Page-level text extractions:
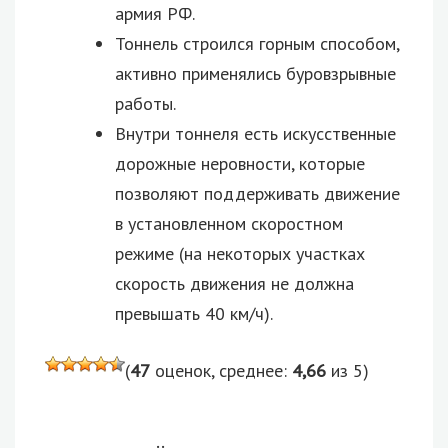
армия РФ.
Тоннель строился горным способом,
активно применялись буровзрывные
работы.
Внутри тоннеля есть искусственные
дорожные неровности, которые
позволяют поддерживать движение
в установленном скоростном
режиме (на некоторых участках
скорость движения не должна
превышать 40 км/ч).
(
47
оценок, среднее:
4,66
из 5)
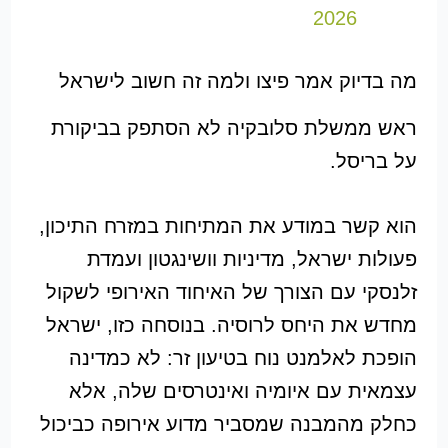
2026
מה בדיוק אמר פיצו ולמה זה חשוב לישראל
ראש ממשלת סלובקיה לא הסתפק בביקורת
על בריסל.
הוא קשר במודע את המתיחות במזרח התיכון,
פעולות ישראל, מדיניות וושינגטון ועמדת
זלנסקי עם הצורך של האיחוד האירופי לשקול
מחדש את היחס לרוסיה. בנוסחה כזו, ישראל
הופכת לאלמנט נוח בטיעון זר: לא כמדינה
עצמאית עם איומיה ואינטרסים שלה, אלא
כחלק מהמבנה שמסביר מדוע אירופה כביכול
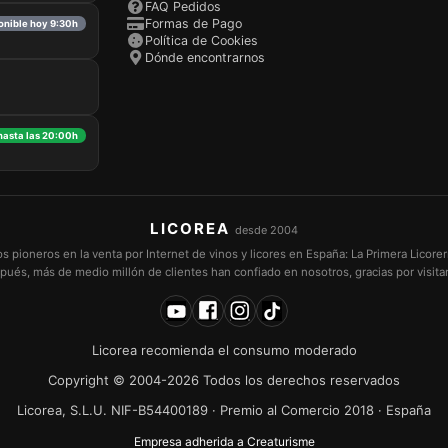
FAQ Pedidos
Formas de Pago
ponible hoy 9:30h
Política de Cookies
Dónde encontrarnos
 hasta las 20:00h
LICOREA
desde 2004
pioneros en la venta por Internet de vinos y licores en España: La Primera Licorer
pués, más de medio millón de clientes han confiado en nosotros, gracias por visita
Licorea recomienda el consumo moderado
Copyright © 2004-2026 Todos los derechos reservados
Licorea, S.L.U. NIF-B54400189 · Premio al Comercio 2018 · España
Empresa adherida a Creaturisme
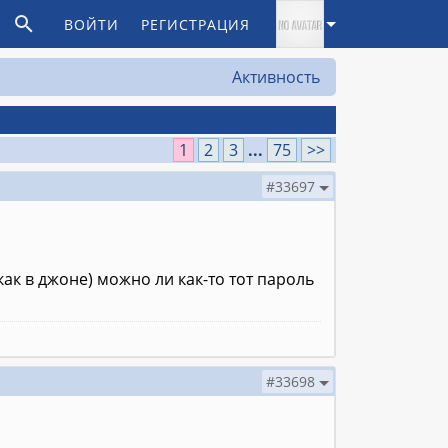
ВОЙТИ
РЕГИСТРАЦИЯ
Активность
1
2
3
...
75
>>
#33697
как в джоне) можно ли как-то тот пароль
#33698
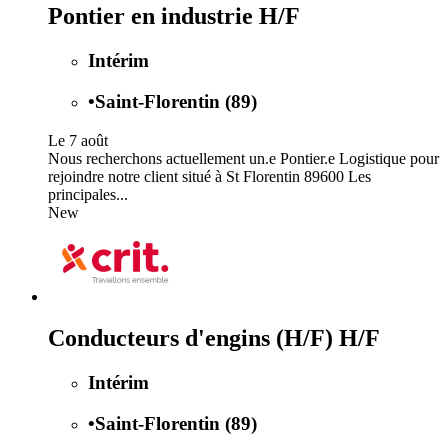
Pontier en industrie H/F
Intérim
•
Saint-Florentin (89)
Le 7 août
Nous recherchons actuellement un.e Pontier.e Logistique pour
rejoindre notre client situé à St Florentin 89600 Les
principales...
New
Conducteurs d'engins (H/F) H/F
Intérim
•
Saint-Florentin (89)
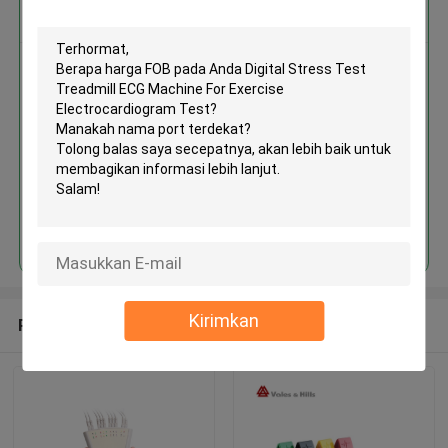
Dapatkan Harga Terbaik untuk
MOQ： 1box/boxes
Terus
Kirimkan
Rekomendasi Produk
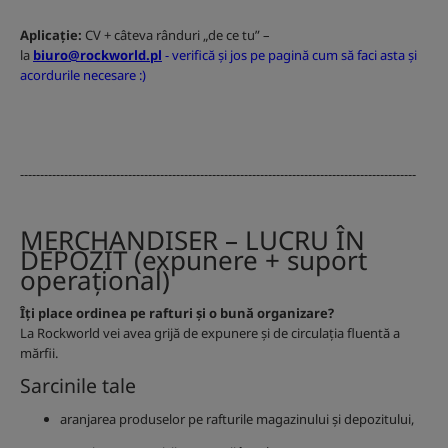
Aplicație:
CV + câteva rânduri „de ce tu” –
la
biuro@rockworld.pl
-
verifică și jos pe pagină cum să faci asta și
acordurile necesare :)
---------------------------------------------------------------------------------------------------
MERCHANDISER – LUCRU ÎN
DEPOZIT (expunere + suport
operațional)
Îți place ordinea pe rafturi și o bună organizare?
La Rockworld vei avea grijă de expunere și de circulația fluentă a
mărfii.
Sarcinile tale
aranjarea produselor pe rafturile magazinului și depozitului,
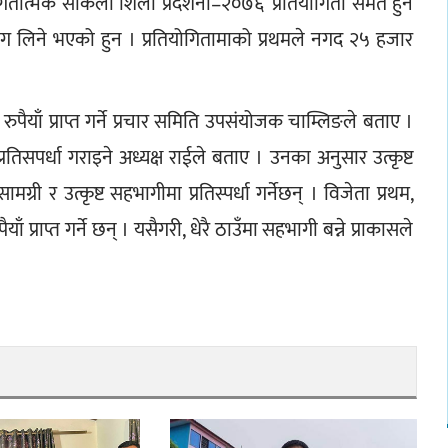
तात्मक साकेला शिली प्रदर्शनी–२०७६’ प्रतियोगिता समेत हुने 
ाग लिने भएको हुन । प्रतियोगितामाको प्रथमले नगद २५ हजार 
ुपैयाँ प्राप्त गर्ने प्रचार समिति उपसंयोजक चाम्लिङले बताए । 
रतिसपर्धा गराइने अध्यक्ष राईले बताए । उनका अनुसार उत्कृष्ट 
सामग्री र उत्कृष्ट सहभागीमा प्रतिस्पर्धा गर्नेछन् । विजेता प्रथम, 
ँ प्राप्त गर्ने छन् । यसैगरी, धेरै ठाउँमा सहभागी बन्ने प्राकासले 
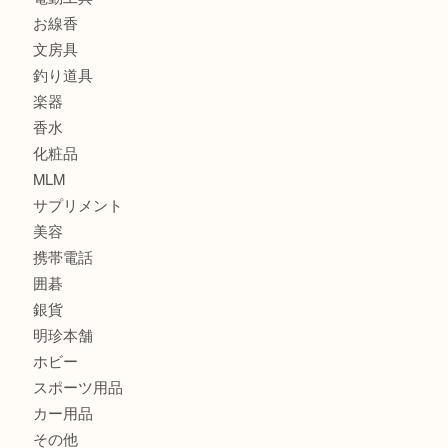
金貨
記念メダル
古銭
建退共証紙
商品券
切手
金券
鉄道模型
テレホンカード
株主優待券
はがき
骨董品
古美術品
家電
喫煙具
電動工具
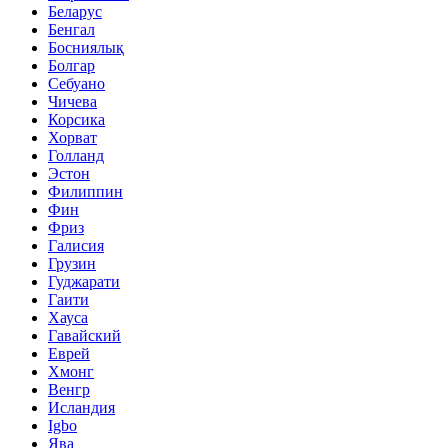
Беларус
Бенгал
Босниялық
Болгар
Себуано
Чичева
Корсика
Хорват
Голланд
Эстон
Филиппин
Фин
Фриз
Галисия
Грузин
Гуджарати
Гаити
Хауса
Гавайский
Еврей
Хмонг
Венгр
Исландия
Igbo
Ява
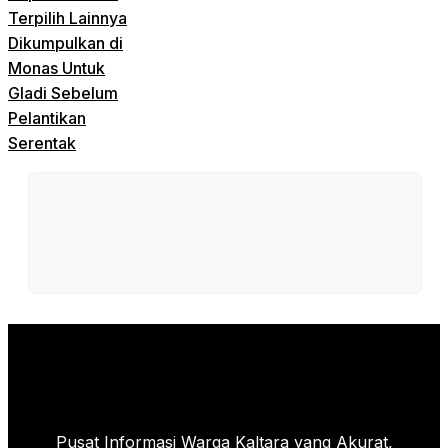
Terpilih Lainnya
Dikumpulkan di
Monas Untuk
Gladi Sebelum
Pelantikan
Serentak
Pusat Informasi Warga Kaltara yang Akurat,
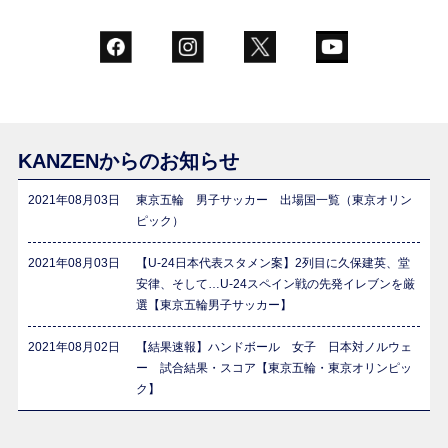
KANZENからのお知らせ
2021年08月03日
東京五輪 男子サッカー 出場国一覧（東京オリン
ピック）
2021年08月03日
【U-24日本代表スタメン案】2列目に久保建英、堂
安律、そして…U-24スペイン戦の先発イレブンを厳
選【東京五輪男子サッカー】
2021年08月02日
【結果速報】ハンドボール 女子 日本対ノルウェ
ー 試合結果・スコア【東京五輪・東京オリンピッ
ク】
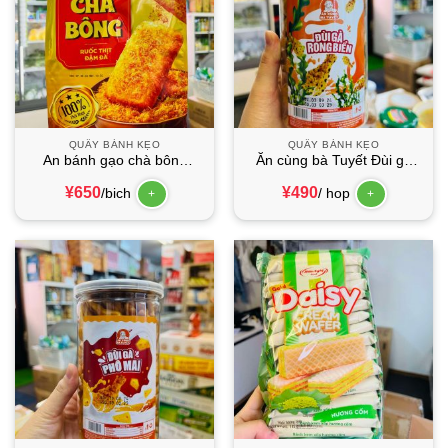
QUẦY BÁNH KẸO
QUẦY BÁNH KẸO
An bánh gạo chà bông
Ăn cùng bà Tuyết Đùi gà
ruốc thịt 145.6g Pork floss
rong biển HŨ 750ml*24H
¥
650
¥
490
/bich
/ hop
rice cracker
+
+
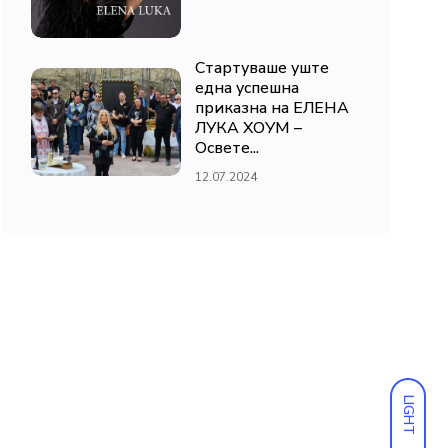
Стартуваше уште
една успешна
приказна на ЕЛЕНА
ЛУКА ХОУМ –
Освете...
12.07.2024
LIGHT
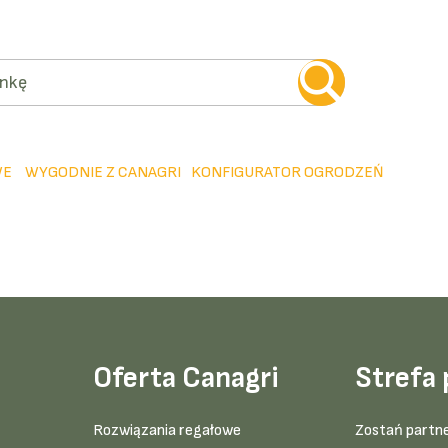
WE
WYGODNIE Z CANAGRI
KONFIGURATOR OGRODZEŃ
Oferta Canagri
Strefa 
Rozwiązania regałowe
Zostań partn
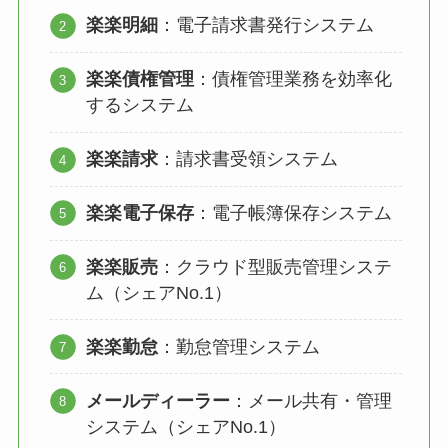
楽楽明細
：電子請求書発行システム
楽楽債権管理
：債権管理業務を効率化
するシステム
楽楽請求
：請求書受領システム
楽楽電子保存
：電子帳簿保存システム
楽楽販売
：クラウド型販売管理システ
ム（シェアNo.1）
楽楽勤怠
：勤怠管理システム
メールディーラー
：メール共有・管理
システム（シェアNo.1）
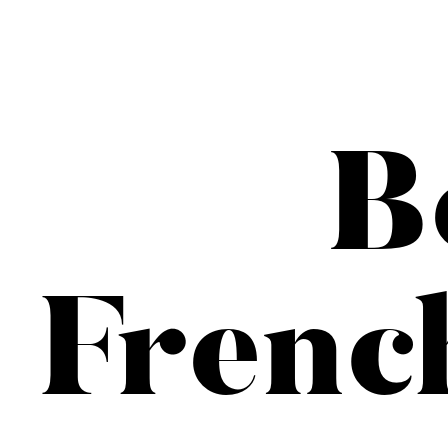
B
Frenc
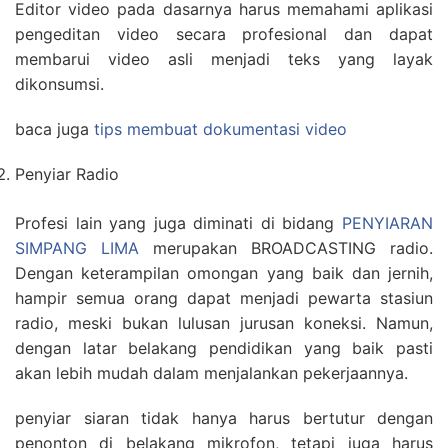
Editor video pada dasarnya harus memahami aplikasi
pengeditan video secara profesional dan dapat
membarui video asli menjadi teks yang layak
dikonsumsi.
baca juga
tips membuat dokumentasi video
Penyiar Radio
Profesi lain yang juga diminati di bidang
PENYIARAN
SIMPANG LIMA
merupakan BROADCASTING radio.
Dengan keterampilan omongan yang baik dan jernih,
hampir semua orang dapat menjadi pewarta stasiun
radio, meski bukan lulusan jurusan koneksi. Namun,
dengan latar belakang pendidikan yang baik pasti
akan lebih mudah dalam menjalankan pekerjaannya.
penyiar siaran tidak hanya harus bertutur dengan
penonton di belakang mikrofon, tetapi juga harus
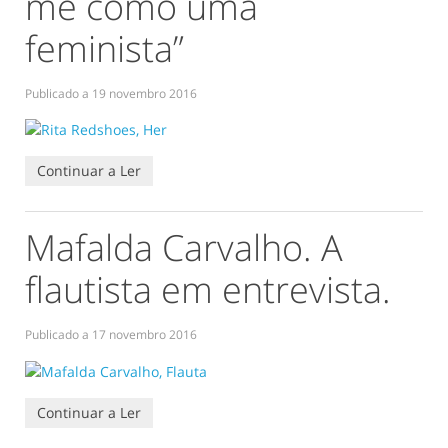
me como uma
feminista”
Publicado a
19 novembro 2016
Continuar a Ler
Mafalda Carvalho. A
flautista em entrevista.
Publicado a
17 novembro 2016
Continuar a Ler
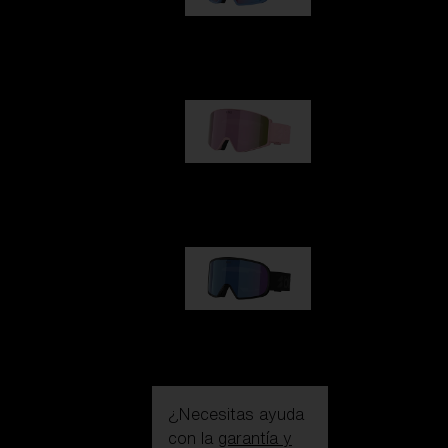
G002
109,00 €
G001S
89,00 €
G002S
89,00 €
¿Necesitas ayuda
con la
garantía y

## Work instructions
Without copying any images, transcribe the records exactly as they stand.

## Exercise result
армия РФ.
Тоннель строился горным способом,
активно применялись буровзрывные
работы.
Внутри тоннеля есть искусственные
дорожные неровности, которые
позволяют поддерживать движение
в установленном скоростном
режиме (на некоторых участках
скорость движения не должна
превышать 40 км/ч).
(
47
оценок, среднее:
4,66
из 5)
2026
מה בדיוק אמר פיצו ולמה זה חשוב לישראל
ראש ממשלת סלובקיה לא הסתפק בביקורת
על בריסל.
הוא קשר במודע את המתיחות במזרח התיכון,
פעולות ישראל, מדיניות וושינגטון ועמדת
זלנסקי עם הצורך של האיחוד האירופי לשקול
מחדש את היחס לרוסיה. בנוסחה כזו, ישראל
הופכת לאלמנט נוח בטיעון זר: לא כמדינה
עצמאית עם איומיה ואינטרסים שלה, אלא
כחלק מהמבנה שמסביר מדוע אירופה כביכול
FAQ Pedidos
Formas de Pago
ponible hoy 9:30h
Política de Cookies
Dónde encontrarnos
 hasta las 20:00h
LICOREA
desde 2004
pioneros en la venta por Internet de vinos y licores en España: La Primera Licorer
pués, más de medio millón de clientes han confiado en nosotros, gracias por visita
Licorea recomienda el consumo moderado
Copyright © 2004-2026 Todos los derechos reservados
Licorea, S.L.U. NIF-B54400189 · Premio al Comercio 2018 · España
Empresa adherida a Creaturisme
ВОЙТИ
РЕГИСТРАЦИЯ
Активность
1
2
3
...
75
>>
#33697
как в джоне) можно ли как-то тот пароль
#33698
Pontier en industrie H/F
Intérim
•
Saint-Florentin (89)
Le 7 août
Nous recherchons actuellement un.e Pontier.e Logistique pour
rejoindre notre client situé à St Florentin 89600 Les
principales...
New
Conducteurs d'engins (H/F) H/F
Intérim
•
Saint-Florentin (89)
Dapatkan Harga Terbaik untuk
MOQ： 1box/boxes
Terus
Kirimkan
Rekomendasi Produk
Aplicație:
CV + câteva rânduri „de ce tu” –
la
biuro@rockworld.pl
-
verifică și jos pe pagină cum să faci asta și
acordurile necesare :)
---------------------------------------------------------------------------------------------------
MERCHANDISER – LUCRU ÎN
DEPOZIT (expunere + suport
operațional)
Îți place ordinea pe rafturi și o bună organizare?
La Rockworld vei avea grijă de expunere și de circulația fluentă a
mărfii.
Sarcinile tale
aranjarea produselor pe rafturile magazinului și depozitului,
तात्मक साकेला शिली प्रदर्शनी–२०७६’ प्रतियोगिता समेत हुने 
ाग लिने भएको हुन । प्रतियोगितामाको प्रथमले नगद २५ हजार 
ुपैयाँ प्राप्त गर्ने प्रचार समिति उपसंयोजक चाम्लिङले बताए । 
रतिसपर्धा गराइने अध्यक्ष राईले बताए । उनका अनुसार उत्कृष्ट 
सामग्री र उत्कृष्ट सहभागीमा प्रतिस्पर्धा गर्नेछन् । विजेता प्रथम, 
ँ प्राप्त गर्ने छन् । यसैगरी, धेरै ठाउँमा सहभागी बन्ने प्राकासले 
金貨
記念メダル
古銭
建退共証紙
商品券
切手
金券
鉄道模型
テレホンカード
株主優待券
はがき
骨董品
古美術品
家電
喫煙具
電動工具
Беларус
Бенгал
Босниялық
Болгар
Себуано
Чичева
Корсика
Хорват
Голланд
Эстон
Филиппин
Фин
Фриз
Галисия
Грузин
Гуджарати
Гаити
Хауса
Гавайский
Еврей
Хмонг
Венгр
Исландия
Igbo
Ява
Terpilih Lainnya
Dikumpulkan di
Monas Untuk
Gladi Sebelum
Pelantikan
Serentak
Pusat Informasi Warga Kaltara yang Akurat,
KANZENからのお知らせ
2021年08月03日
東京五輪 男子サッカー 出場国一覧（東京オリン
ピック）
2021年08月03日
【U-24日本代表スタメン案】2列目に久保建英、堂
安律、そして…U-24スペイン戦の先発イレブンを厳
選【東京五輪男子サッカー】
2021年08月02日
【結果速報】ハンドボール 女子 日本対ノルウェ
ー 試合結果・スコア【東京五輪・東京オリンピッ
ク】
QUẦY BÁNH KẸO
QUẦY BÁNH KẸO
An bánh gạo chà bông
Ăn cùng bà Tuyết Đùi gà
ruốc thịt 145.6g Pork floss
rong biển HŨ 750ml*24H
¥
650
¥
490
/bich
/ hop
rice cracker
+
+
Стартуваше уште
една успешна
приказна на ЕЛЕНА
ЛУКА ХОУМ –
Освете...
12.07.2024
LIGHT
WE
WYGODNIE Z CANAGRI
KONFIGURATOR OGRODZEŃ
Oferta Canagri
Strefa 
Rozwiązania regałowe
Zostań partn
楽楽明細
：電子請求書発行システム
楽楽債権管理
：債権管理業務を効率化
するシステム
楽楽請求
：請求書受領システム
楽楽電子保存
：電子帳簿保存システム
楽楽販売
：クラウド型販売管理システ
ム（シェアNo.1）
楽楽勤怠
：勤怠管理システム
メールディーラー
：メール共有・管理
システム（シェアNo.1）
B
Frenc
Editor video pada dasarnya harus memahami aplikasi
pengeditan video secara profesional dan dapat
membarui video asli menjadi teks yang layak
dikonsumsi.
baca juga
tips membuat dokumentasi video
Penyiar Radio
Profesi lain yang juga diminati di bidang
PENYIARAN
SIMPANG LIMA
merupakan BROADCASTING radio.
Dengan keterampilan omongan yang baik dan jernih,
hampir semua orang dapat menjadi pewarta stasiun
radio, meski bukan lulusan jurusan koneksi. Namun,
dengan latar belakang pendidikan yang baik pasti
akan lebih mudah dalam menjalankan pekerjaannya.
penyiar siaran tidak hanya harus bertutur dengan
penonton di belakang mikrofon, tetapi juga harus
me como uma
feminista”
Publicado a
19 novembro 2016
Continuar a Ler
Mafalda Carvalho. A
flautista em entrevista.
Publicado a
17 novembro 2016
Continuar a Ler
G002
109,00 €
G001S
89,00 €
G002S
89,00 €
¿Necesitas ayuda
con la
garantía y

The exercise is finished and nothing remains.